** Extract to read follows **
12.2 Ondeya shall not be responsible for delays in delivery and performance due to force majeure (e.g. strike, official orders, sudden illness, etc.) and due to events which make it significantly more difficult or impossible for Ondeya to perform, even in the case of bindingly agreed deadlines and dates. This includes in particular the failure of communication networks, providers, disruptions in the services of telephone companies as well as delays due to untimely delivery of data by the Client or by third parties attributable to the Client. These entitle Ondeya to postpone the delivery or service for the duration of the delay. A claim for damages by the Client against Ondeya is excluded in these cases. 12.3.
12.3 In the event of delays in delivery and performance in the production of third parties, no claim for damages can be made against Ondeya.
12.4 In the event of the dispatch of goods, the risk shall pass to the Client as soon as the consignment has been handed over to the person carrying out the transport. 

§13 GOVERNING LAW & JURISDICTION 
13.1 The business relationship between the Customer and Ondeya shall be governed by German law. In order to achieve a solution in case of disputes, the use of a mediator is agreed upon prior to a legal dispute. 
13.2 The agreement on the place of jurisdiction shall apply equally to domestic and foreign customers. 13.3 The place of performance and jurisdiction for all services and disputes is exclusively the registered office of Ondeya.

§14 OTHER PROVISIONS
14.1 There are no ancillary agreements to this contract. Amendments or supplements must be made in writing to be legally effective. 
14.2 Any amendment to clause 13 of the contract must also be in writing. 
14.3 Insofar as this general contractual basis lacks a provision, the provisions of the Copyright Act and the Design Act shall apply.

§15 SEVERABILITY CLAUSE
Should one or more of the above provisions be invalid, this shall not affect the validity of the remaining provisions. This shall also apply if within a provision one part is invalid but another part is valid. The respective invalid provision shall be replaced by the parties by a provision which comes closest to the economic interests of the contracting parties and which does not run counter to the remaining contractual agreements.
** End of Extract to read **
> Exercise tasks
A: Answer these questions from the contract terms:
(i) Which law governs the business relationship between the Customer and Ondeya?
(ii) When goods are dispatched, at what point does the risk pass to the Client?
(iii) Which acts apply where the general contractual basis lacks a provision?
B: Repeat the contract terms word for word from "12.4 In the" up to and including "office of Ondeya.".
The rows that come after the contract terms are separate material.
** Data to examine follows **
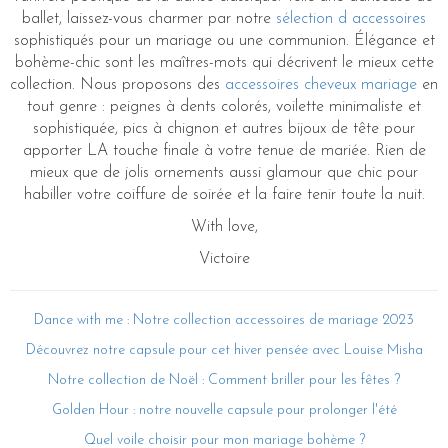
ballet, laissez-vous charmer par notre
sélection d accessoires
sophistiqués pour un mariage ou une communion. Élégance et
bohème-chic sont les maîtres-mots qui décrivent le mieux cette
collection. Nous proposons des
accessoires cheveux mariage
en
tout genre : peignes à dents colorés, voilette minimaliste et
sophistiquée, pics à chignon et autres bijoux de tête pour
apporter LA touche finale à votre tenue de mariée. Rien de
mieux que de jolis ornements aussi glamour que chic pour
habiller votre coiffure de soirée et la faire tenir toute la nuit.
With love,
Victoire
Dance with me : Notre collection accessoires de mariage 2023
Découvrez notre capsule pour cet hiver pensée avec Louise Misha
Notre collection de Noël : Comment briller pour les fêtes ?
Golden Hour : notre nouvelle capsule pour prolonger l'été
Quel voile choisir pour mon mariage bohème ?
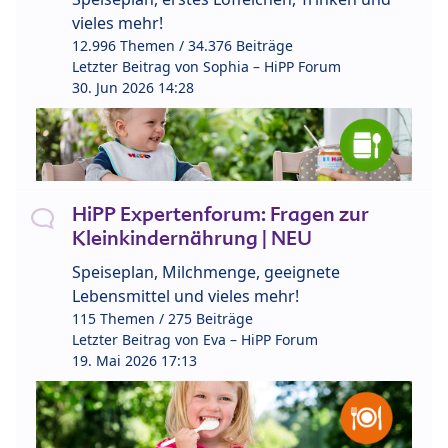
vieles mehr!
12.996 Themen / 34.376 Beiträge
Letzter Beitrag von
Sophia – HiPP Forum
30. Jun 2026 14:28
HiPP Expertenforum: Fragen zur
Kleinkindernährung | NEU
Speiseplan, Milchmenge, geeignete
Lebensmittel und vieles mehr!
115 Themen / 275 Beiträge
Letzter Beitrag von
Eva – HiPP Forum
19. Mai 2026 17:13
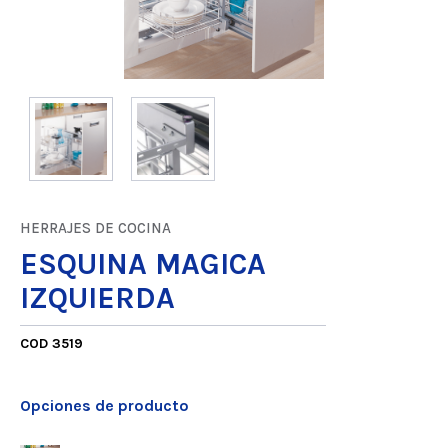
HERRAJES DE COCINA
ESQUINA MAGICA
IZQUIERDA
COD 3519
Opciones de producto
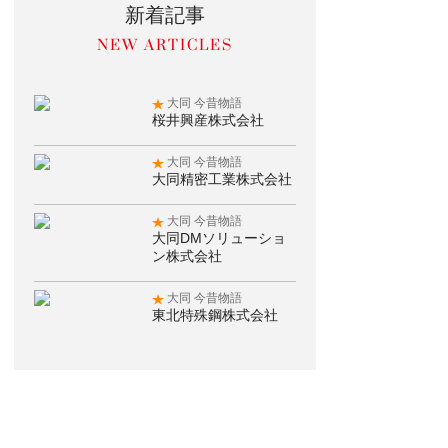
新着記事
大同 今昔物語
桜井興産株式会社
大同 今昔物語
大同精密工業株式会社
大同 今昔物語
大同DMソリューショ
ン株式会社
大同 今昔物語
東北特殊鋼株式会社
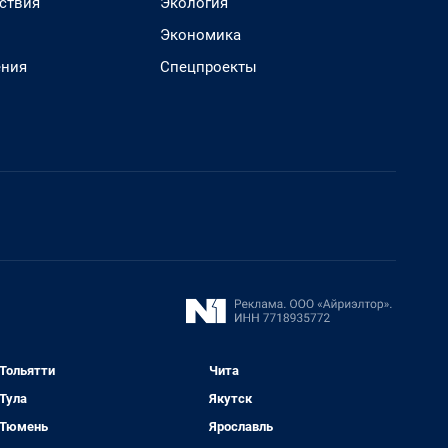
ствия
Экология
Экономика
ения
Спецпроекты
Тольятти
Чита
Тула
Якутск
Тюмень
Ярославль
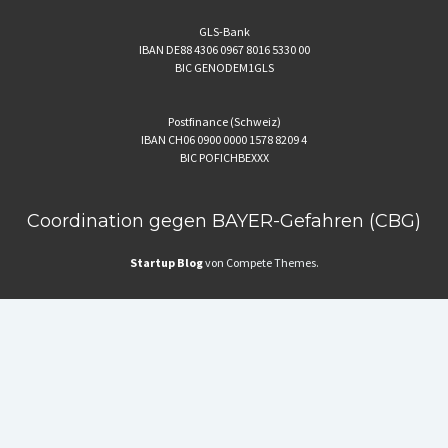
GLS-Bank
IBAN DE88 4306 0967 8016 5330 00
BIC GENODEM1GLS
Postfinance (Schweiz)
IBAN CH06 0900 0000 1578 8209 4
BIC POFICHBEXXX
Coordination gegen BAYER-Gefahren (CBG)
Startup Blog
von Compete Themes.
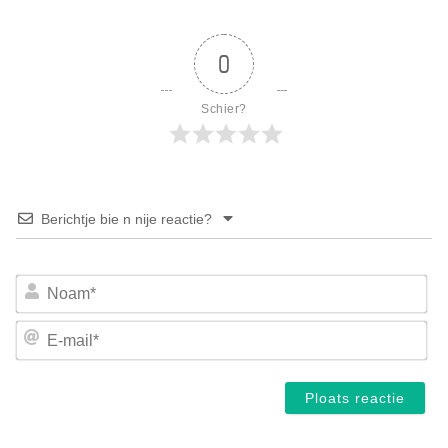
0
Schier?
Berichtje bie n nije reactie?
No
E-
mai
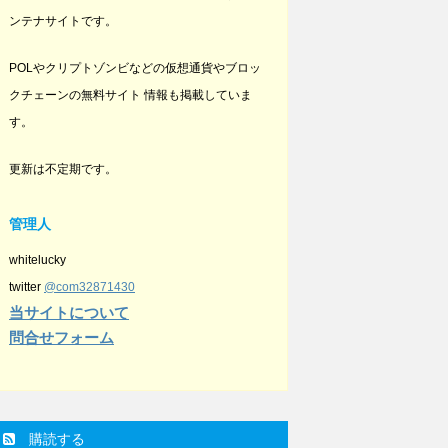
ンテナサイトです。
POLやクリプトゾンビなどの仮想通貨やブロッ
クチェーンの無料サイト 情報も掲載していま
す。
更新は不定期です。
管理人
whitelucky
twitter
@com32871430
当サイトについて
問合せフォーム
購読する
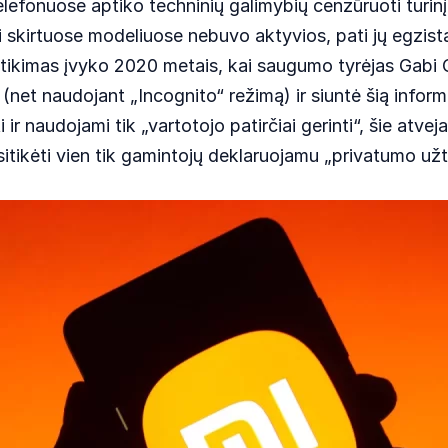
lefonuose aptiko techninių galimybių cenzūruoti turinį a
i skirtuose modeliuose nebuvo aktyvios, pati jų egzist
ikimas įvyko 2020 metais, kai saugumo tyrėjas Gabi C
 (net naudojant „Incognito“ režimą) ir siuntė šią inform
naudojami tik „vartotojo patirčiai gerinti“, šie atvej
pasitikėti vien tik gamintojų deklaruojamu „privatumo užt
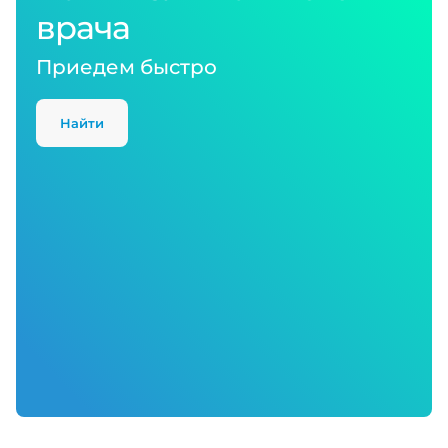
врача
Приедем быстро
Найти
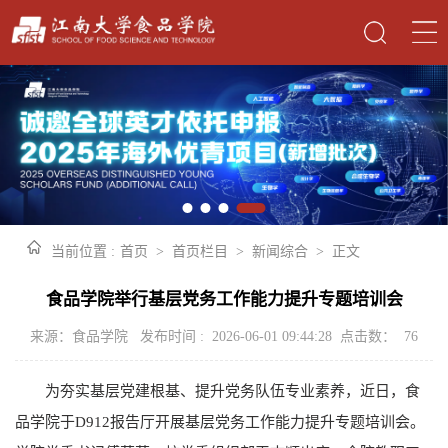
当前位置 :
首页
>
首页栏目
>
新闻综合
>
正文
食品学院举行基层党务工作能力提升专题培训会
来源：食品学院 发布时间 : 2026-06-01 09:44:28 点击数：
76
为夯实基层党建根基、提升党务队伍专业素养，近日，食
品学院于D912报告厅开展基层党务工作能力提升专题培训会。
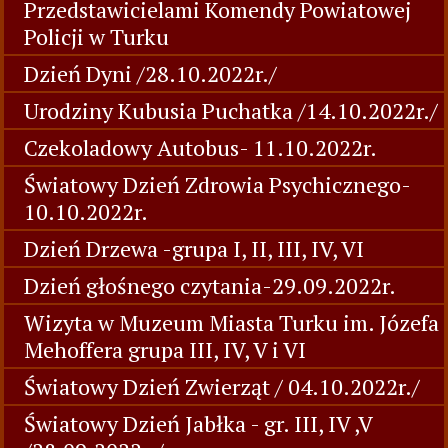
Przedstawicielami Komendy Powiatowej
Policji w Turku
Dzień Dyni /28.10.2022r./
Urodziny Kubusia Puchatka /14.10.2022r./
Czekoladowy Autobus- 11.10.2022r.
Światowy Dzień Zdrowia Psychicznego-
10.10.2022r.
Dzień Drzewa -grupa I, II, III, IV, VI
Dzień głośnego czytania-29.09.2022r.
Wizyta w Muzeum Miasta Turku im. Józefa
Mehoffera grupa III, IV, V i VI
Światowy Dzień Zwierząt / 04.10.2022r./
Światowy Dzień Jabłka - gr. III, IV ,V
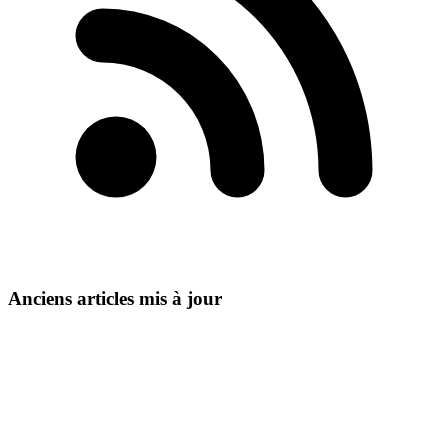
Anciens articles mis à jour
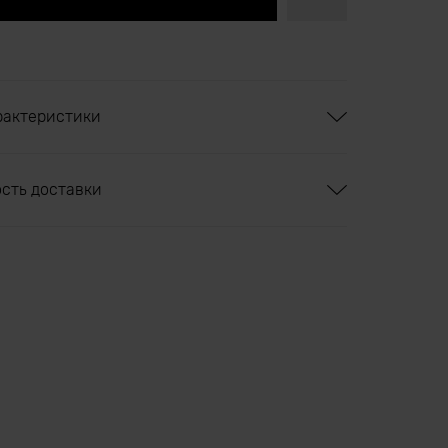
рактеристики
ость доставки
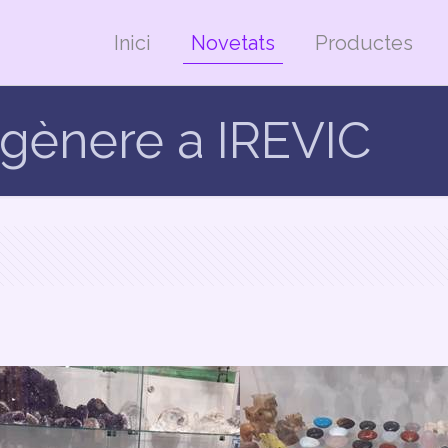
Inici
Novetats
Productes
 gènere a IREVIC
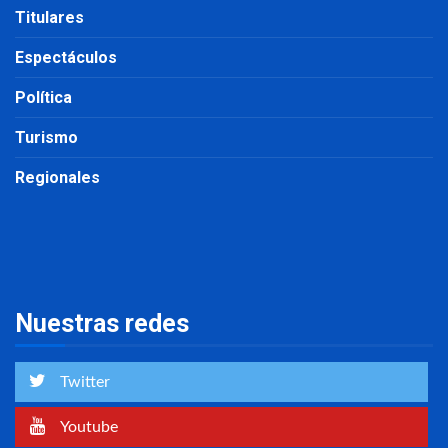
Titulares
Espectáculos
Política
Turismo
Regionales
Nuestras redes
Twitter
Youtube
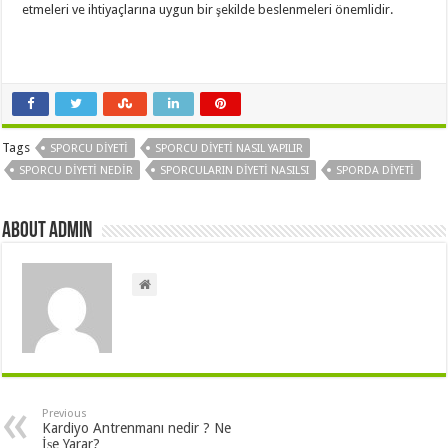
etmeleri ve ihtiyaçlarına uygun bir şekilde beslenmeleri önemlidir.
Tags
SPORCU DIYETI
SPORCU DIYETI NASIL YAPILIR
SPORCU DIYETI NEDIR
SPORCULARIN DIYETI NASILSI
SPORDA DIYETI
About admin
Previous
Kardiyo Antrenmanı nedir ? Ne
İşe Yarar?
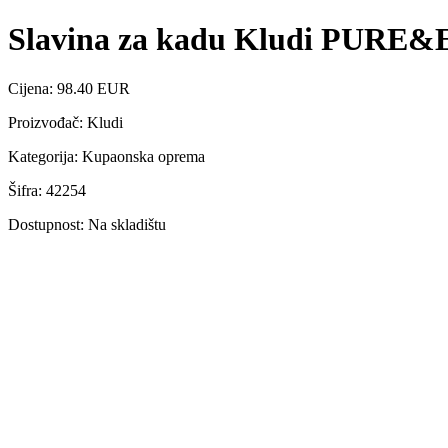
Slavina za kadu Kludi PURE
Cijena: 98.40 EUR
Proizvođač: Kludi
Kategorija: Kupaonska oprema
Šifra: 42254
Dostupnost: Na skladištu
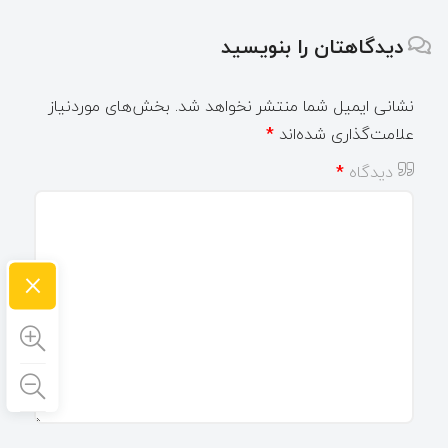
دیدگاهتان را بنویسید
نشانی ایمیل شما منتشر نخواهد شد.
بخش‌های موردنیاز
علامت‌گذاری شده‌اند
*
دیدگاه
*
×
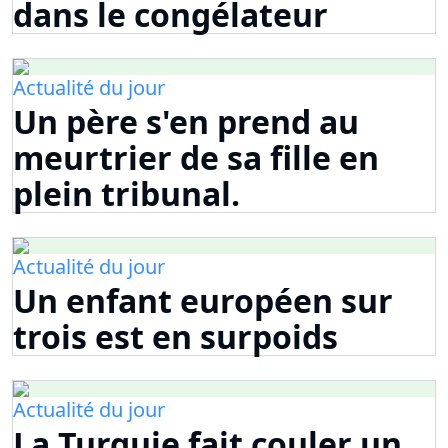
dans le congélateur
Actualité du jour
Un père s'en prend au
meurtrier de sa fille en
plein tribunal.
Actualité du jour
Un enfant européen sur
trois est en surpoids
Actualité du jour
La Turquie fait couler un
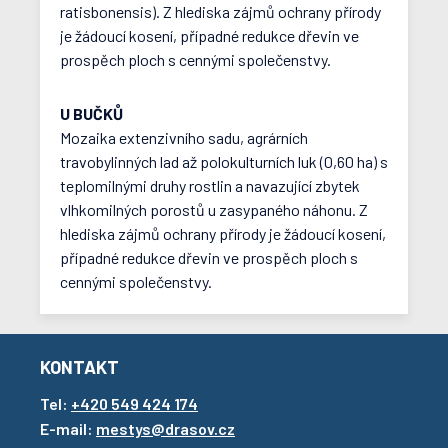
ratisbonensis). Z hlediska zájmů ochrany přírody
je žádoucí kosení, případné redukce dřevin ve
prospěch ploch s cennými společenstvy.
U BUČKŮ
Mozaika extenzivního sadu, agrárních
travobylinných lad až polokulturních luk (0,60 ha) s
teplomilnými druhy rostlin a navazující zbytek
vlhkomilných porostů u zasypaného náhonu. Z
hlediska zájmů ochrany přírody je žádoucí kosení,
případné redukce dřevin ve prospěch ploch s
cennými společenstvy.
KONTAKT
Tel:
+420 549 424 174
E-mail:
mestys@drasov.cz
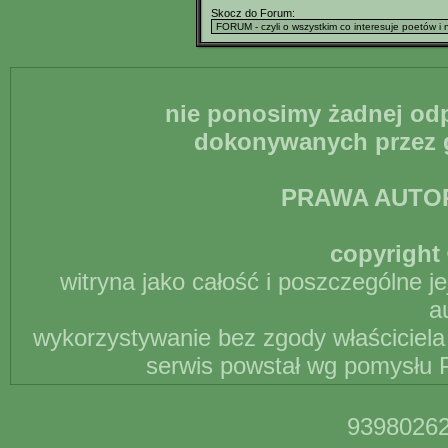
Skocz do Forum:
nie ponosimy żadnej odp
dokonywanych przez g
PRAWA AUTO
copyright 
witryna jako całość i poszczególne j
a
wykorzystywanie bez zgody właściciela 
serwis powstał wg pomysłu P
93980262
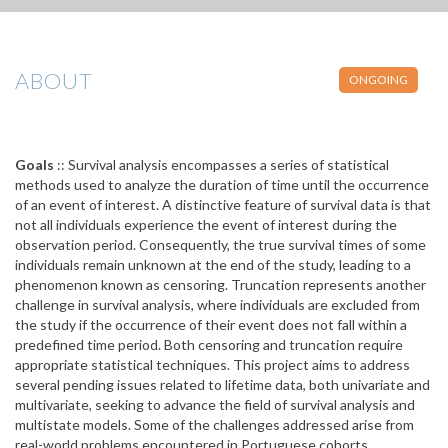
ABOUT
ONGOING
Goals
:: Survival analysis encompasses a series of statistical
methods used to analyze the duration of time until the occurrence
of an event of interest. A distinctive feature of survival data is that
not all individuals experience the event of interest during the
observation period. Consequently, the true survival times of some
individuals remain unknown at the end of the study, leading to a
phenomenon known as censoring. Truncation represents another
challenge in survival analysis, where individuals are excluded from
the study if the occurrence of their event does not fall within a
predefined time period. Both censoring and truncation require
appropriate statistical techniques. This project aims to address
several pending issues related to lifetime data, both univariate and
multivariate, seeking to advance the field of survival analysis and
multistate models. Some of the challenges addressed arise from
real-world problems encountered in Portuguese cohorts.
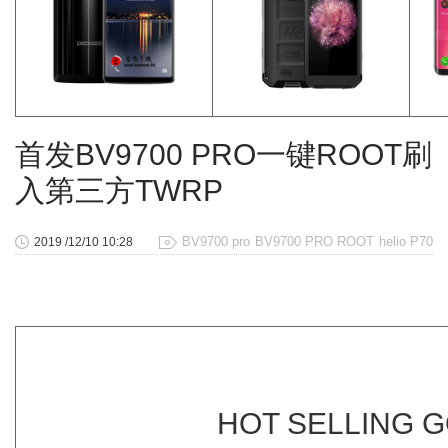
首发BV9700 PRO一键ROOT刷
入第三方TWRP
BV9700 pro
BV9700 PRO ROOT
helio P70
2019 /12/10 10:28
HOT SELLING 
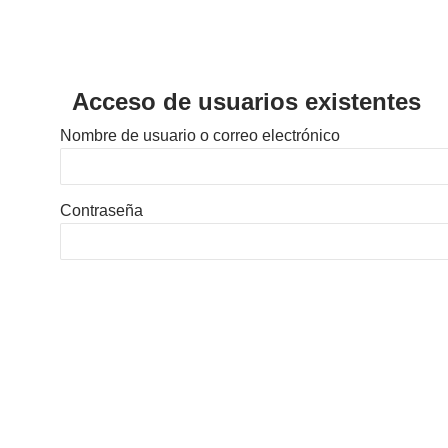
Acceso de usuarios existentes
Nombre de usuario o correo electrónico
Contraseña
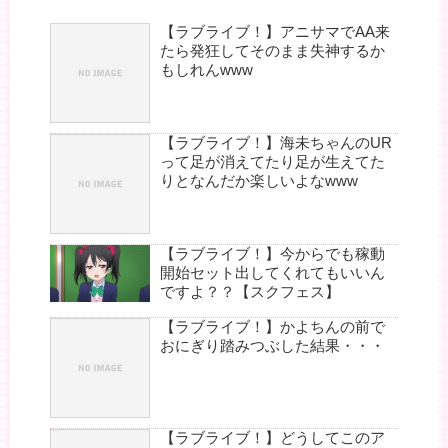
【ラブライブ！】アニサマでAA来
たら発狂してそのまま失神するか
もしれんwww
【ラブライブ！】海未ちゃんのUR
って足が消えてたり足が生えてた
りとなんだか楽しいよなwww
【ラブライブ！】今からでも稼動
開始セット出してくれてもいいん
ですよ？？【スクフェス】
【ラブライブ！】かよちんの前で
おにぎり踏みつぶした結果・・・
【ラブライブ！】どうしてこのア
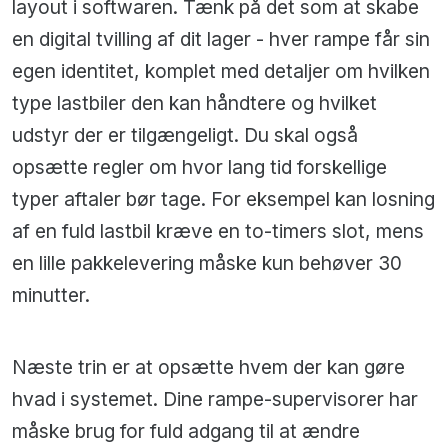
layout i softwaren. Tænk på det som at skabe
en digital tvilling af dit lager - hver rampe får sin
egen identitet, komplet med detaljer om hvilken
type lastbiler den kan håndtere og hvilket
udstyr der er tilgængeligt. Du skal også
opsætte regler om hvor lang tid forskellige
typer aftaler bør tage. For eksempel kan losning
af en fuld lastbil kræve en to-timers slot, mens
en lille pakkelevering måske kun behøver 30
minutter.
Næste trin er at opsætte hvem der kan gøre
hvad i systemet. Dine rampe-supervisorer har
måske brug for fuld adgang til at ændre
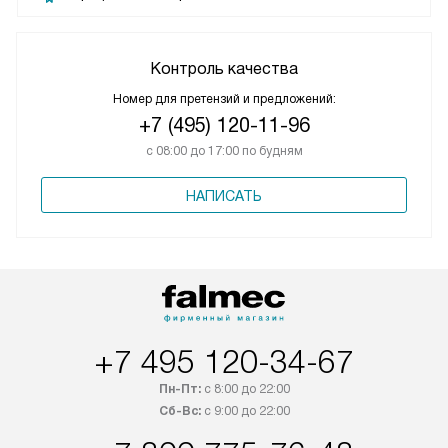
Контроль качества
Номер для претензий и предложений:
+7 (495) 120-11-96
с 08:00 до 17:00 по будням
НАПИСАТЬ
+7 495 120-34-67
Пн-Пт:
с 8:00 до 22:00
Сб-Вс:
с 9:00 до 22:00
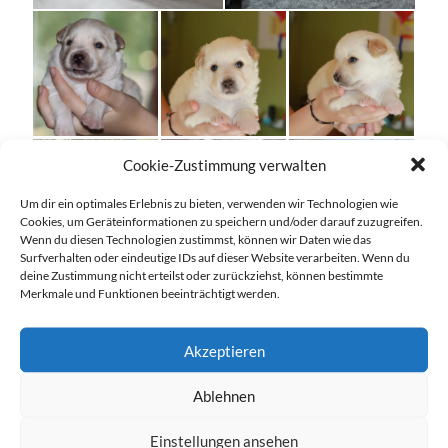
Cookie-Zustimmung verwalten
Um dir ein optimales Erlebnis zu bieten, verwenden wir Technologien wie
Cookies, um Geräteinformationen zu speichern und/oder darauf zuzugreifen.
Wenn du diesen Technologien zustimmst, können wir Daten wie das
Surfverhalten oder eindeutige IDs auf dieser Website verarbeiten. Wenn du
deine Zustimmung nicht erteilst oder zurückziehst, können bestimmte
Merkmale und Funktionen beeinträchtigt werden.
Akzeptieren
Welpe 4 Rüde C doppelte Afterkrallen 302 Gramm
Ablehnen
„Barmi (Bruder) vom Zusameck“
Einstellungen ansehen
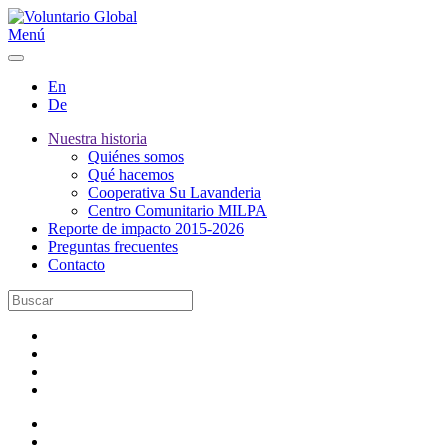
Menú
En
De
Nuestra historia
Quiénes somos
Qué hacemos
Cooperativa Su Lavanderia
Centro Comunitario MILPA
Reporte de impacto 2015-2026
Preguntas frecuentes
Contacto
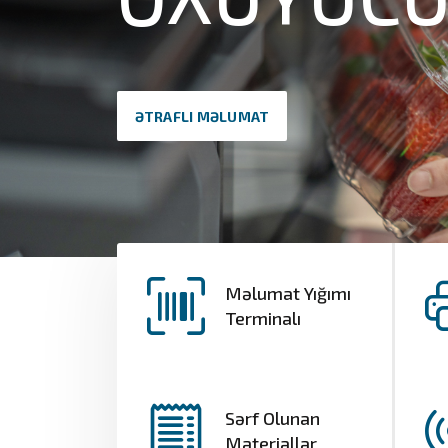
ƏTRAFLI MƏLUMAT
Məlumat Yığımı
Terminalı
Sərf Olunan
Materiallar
** End of Data to examine **
> Outputs for the tasks
A:
(i) German law.
(ii) As soon as the consignment has been handed over to the person carrying out the transport.
(iii) The Copyright Act and the Design Act.

B:
12.4 In the event of the dispatch of goods, the risk shall pass to the Client as soon as the consignment has been handed over to the person carrying out the transport. 

§13 GOVERNING LAW & JURISDICTION 
13.1 The business relationship between the Customer and Ondeya shall be governed by German law. In order to achieve a solution in case of disputes, the use of a mediator is agreed upon prior to a legal dispute. 
13.2 The agreement on the place of jurisdiction shall apply equally to domestic and foreign customers. 13.3 The place of performance and jurisdiction for all services and disputes is exclusively the registered office of Ondeya.